Il est vrai, cependant, qu’il y aura toujours une part de trafic, avec des produits moins chers, mais aussi pour les autres stupéfiants. Beaucoup prédisent effectivement une redirection des consommateurs vers des drogues dures, mais c’est un argument fallacieux qui dénote d’une méconnaissance totale des substances et des comportements de consommation. Ce n’est pas parce qu’un bar vend de l’alcool à 40° que les clients vont arrêter de boire de la bière.
En cas de légalisation contrôlée, que deviendraient les dealers ?
C’est un vrai sujet, parce que pas mal de familles, principalement dans les milliers populaires, vivent indirectement du trafic de cannabis. Aux États-Unis, l’État de New York est allé jusqu’à proposer de permettre à certains dealers, bénéficiant d’une expérience officielle dans le commerce, de devenir des vendeurs légaux. Mais c’est une vision très libérale de la légalisation, que je ne défends pas. Il faudra, en revanche, impérativement mener des actions spécifiques auprès des familles qui comptent des dealers, avec d’importantes politiques d’accompagnement et de suivi pour qu’ils s’en sortent.
Vous proposez donc à Emmanuel Macron de faire de Bègles une « ville test » pour la légalisation encadrée. Quelle forme cela prendrait-il ?
Nous construisons un scénario qui doit évidemment être validé par l’État. Nous n’allons pas nous mettre à produire du cannabis illégalement. Autour de Bègles, il y a des zones naturelles discrètes où l’on pourrait cultiver. L’idée est de nouer un partenariat avec des agriculteurs, il y en a qui sont intéressés dans la région, j’ai déjà été en contact avec eux. Pour que la vente soit encadrée, on pourrait partir d’un lieu référencé avec un suivi sanitaire, médicale et sociale et pas nécessairement des coffee-shops.
L’objectif n’est pas de transformer la commune en lieu touristique pour les fumeurs de cannabis, mais de démontrer qu’à terme, nous pourrions adopter le même modèle que celui défendu en Allemagne.

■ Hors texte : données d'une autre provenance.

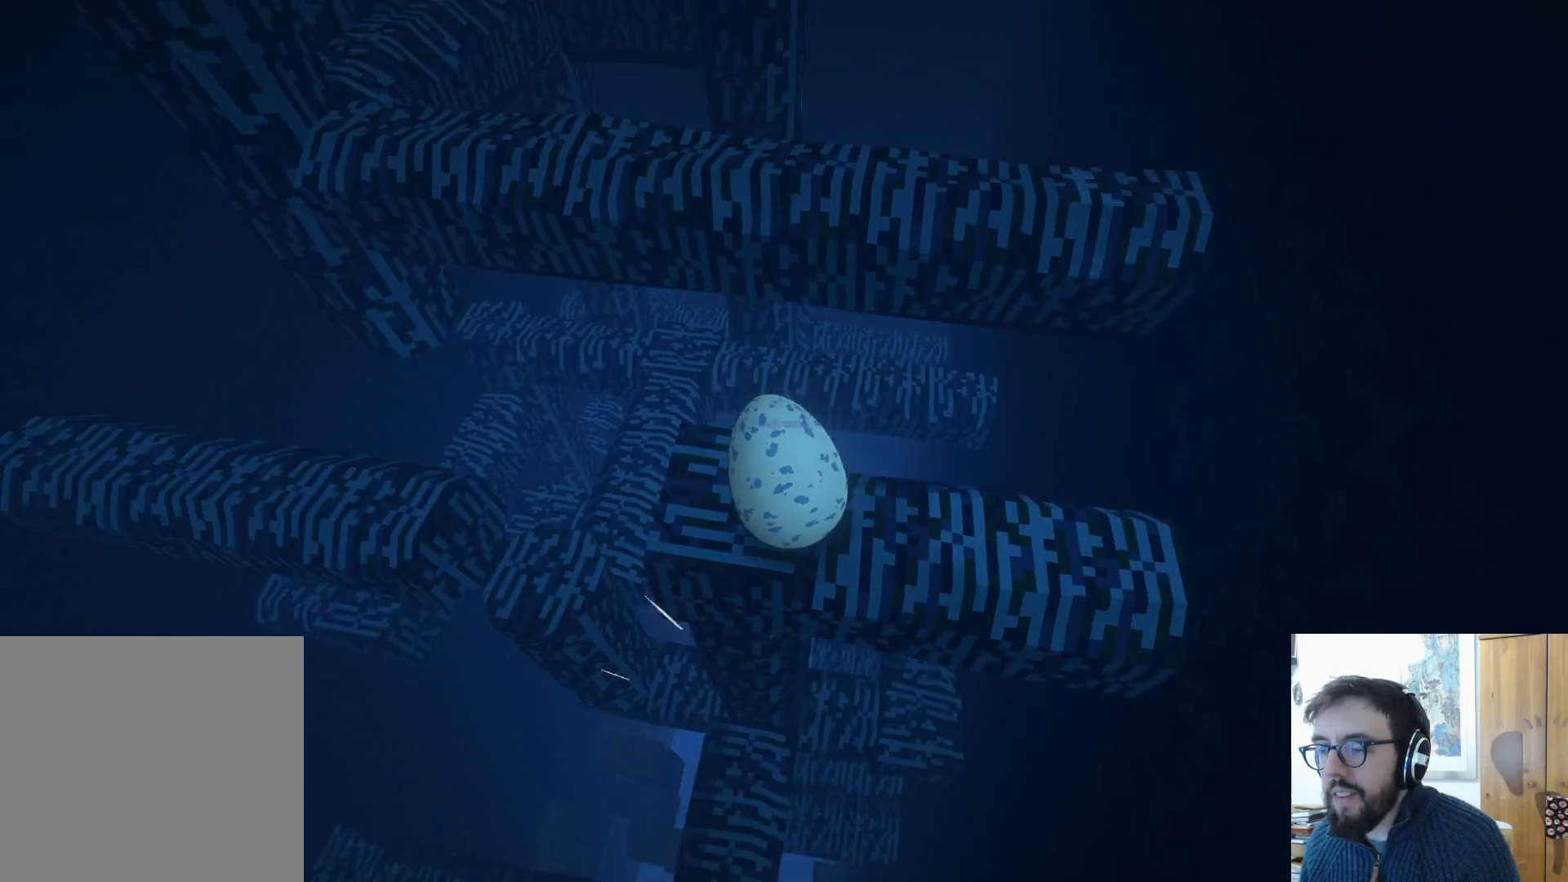
{"buttons": [], "left_stick": "up", "right_stick": "center", "events": [[50, "right_stick", "center"], [67, "left_stick", "center"], [317, "left_stick", "up"]]}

D’ailleurs, dans le cadre de cette expérimentation, il n’y aurait que des habitants, sélectionnés sur la base du volontariat. Les Béglais voient cette proposition d’un bon œil, ils sont prêts. On va publier un manifeste, organiser des débats et des colloques avec des spécialistes, probablement début juin, pour défendre ce projet. Pour l’instant, je n’ai pas reçu de réponse du gouvernement. Mais je suis têtu, je vais insister.